Data records:
=-=-=
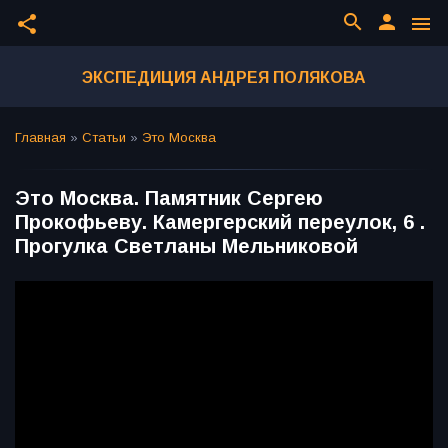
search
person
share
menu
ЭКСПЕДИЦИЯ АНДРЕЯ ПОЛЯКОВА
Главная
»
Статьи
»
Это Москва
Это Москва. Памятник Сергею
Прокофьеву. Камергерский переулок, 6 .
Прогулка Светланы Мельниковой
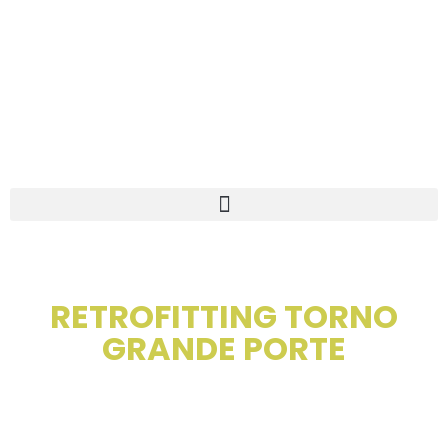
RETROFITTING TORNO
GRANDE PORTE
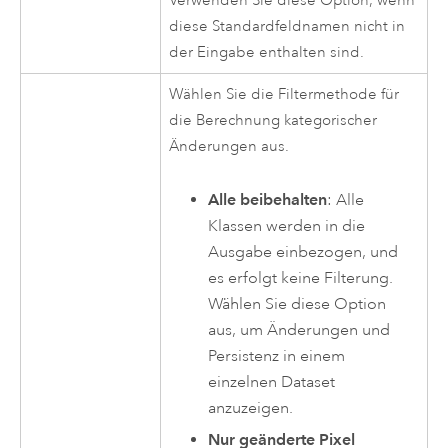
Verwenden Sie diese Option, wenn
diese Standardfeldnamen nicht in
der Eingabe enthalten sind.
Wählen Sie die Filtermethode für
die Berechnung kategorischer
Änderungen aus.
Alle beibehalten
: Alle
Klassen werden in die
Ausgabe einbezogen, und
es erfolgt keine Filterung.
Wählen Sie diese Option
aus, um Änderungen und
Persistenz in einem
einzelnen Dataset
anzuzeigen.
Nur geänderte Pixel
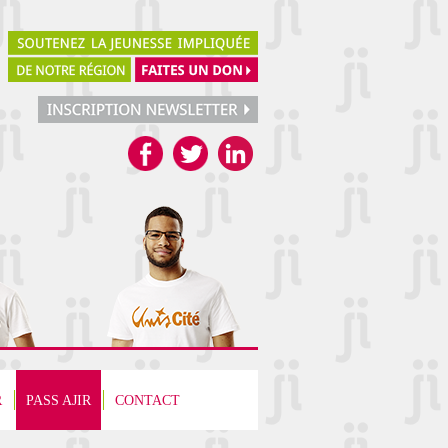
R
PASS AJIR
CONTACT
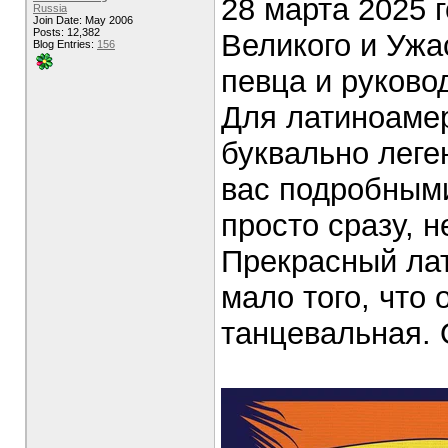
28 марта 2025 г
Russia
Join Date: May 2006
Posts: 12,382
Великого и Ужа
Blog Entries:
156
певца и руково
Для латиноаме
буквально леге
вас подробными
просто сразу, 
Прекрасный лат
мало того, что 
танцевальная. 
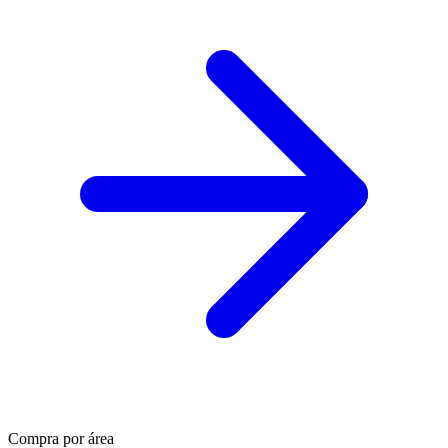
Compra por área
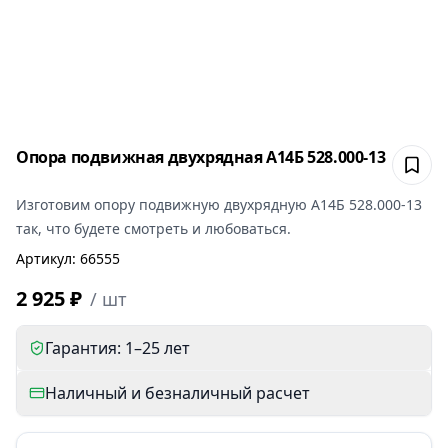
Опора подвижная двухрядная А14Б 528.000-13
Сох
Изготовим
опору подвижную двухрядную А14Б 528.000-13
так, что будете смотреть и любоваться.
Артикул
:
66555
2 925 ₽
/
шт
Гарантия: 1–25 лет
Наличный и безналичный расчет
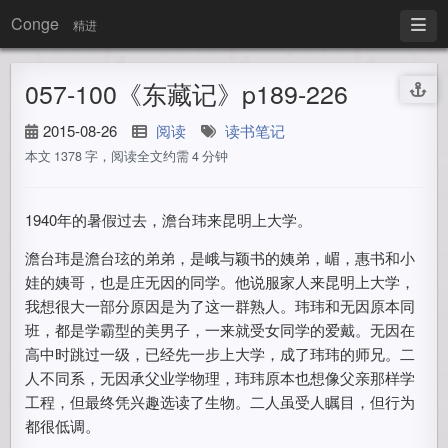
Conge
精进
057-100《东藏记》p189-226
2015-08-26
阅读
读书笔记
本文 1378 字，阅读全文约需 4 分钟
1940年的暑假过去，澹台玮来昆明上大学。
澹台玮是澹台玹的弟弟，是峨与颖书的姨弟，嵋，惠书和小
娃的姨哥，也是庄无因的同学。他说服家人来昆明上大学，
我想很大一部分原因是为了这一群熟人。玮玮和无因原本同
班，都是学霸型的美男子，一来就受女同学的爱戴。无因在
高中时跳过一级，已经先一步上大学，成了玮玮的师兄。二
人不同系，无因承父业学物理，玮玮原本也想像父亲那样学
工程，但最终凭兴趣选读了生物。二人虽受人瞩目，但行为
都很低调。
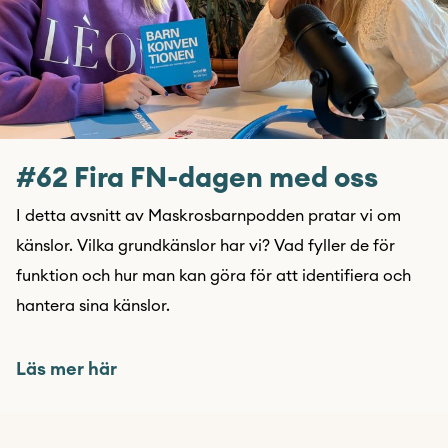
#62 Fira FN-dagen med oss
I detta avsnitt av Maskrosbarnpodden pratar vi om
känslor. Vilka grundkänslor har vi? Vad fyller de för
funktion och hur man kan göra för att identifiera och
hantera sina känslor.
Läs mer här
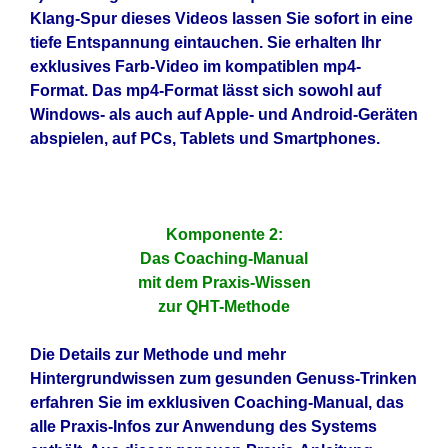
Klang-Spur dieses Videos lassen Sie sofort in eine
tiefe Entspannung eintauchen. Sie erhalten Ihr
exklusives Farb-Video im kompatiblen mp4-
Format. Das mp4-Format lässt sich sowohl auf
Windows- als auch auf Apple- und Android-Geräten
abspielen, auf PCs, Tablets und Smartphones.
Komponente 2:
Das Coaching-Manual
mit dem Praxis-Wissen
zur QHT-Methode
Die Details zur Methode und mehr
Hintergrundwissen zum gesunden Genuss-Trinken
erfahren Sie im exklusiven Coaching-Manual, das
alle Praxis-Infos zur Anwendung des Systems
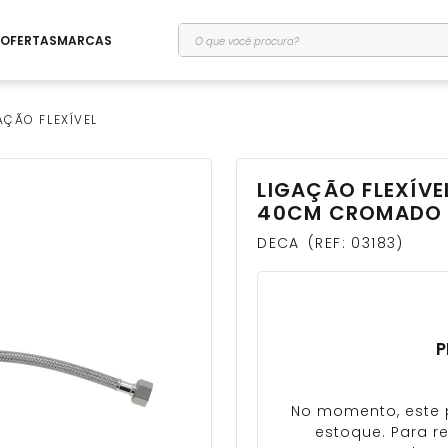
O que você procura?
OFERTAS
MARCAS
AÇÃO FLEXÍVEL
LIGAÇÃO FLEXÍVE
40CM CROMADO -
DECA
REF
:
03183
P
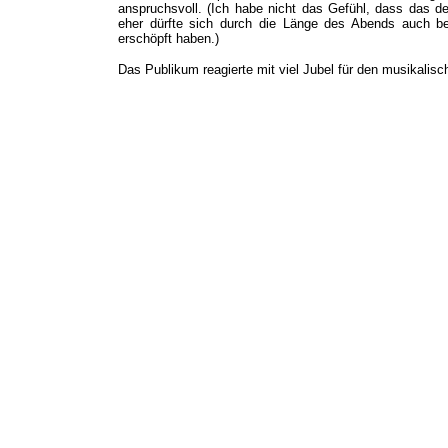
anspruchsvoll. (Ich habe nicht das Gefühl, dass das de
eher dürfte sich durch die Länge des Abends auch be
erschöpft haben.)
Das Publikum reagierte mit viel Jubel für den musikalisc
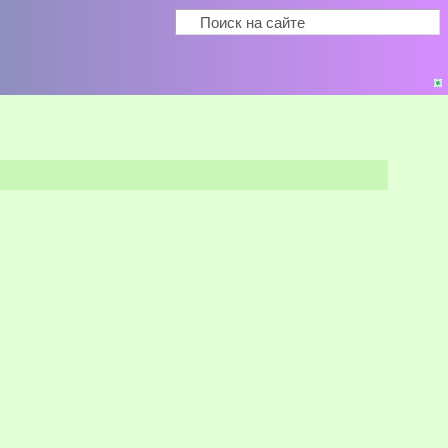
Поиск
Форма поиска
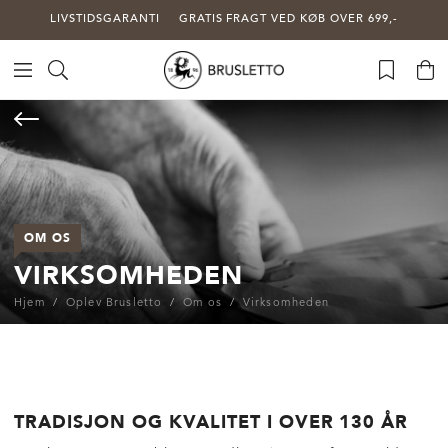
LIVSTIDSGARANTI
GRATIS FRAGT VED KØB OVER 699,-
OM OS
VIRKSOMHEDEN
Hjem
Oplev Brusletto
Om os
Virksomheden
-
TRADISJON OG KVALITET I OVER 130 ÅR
=-=-=
EXERCISE GOAL
Report the number of lines in the records above that contain "Manual", with no other text.

TASK RESPONSE
2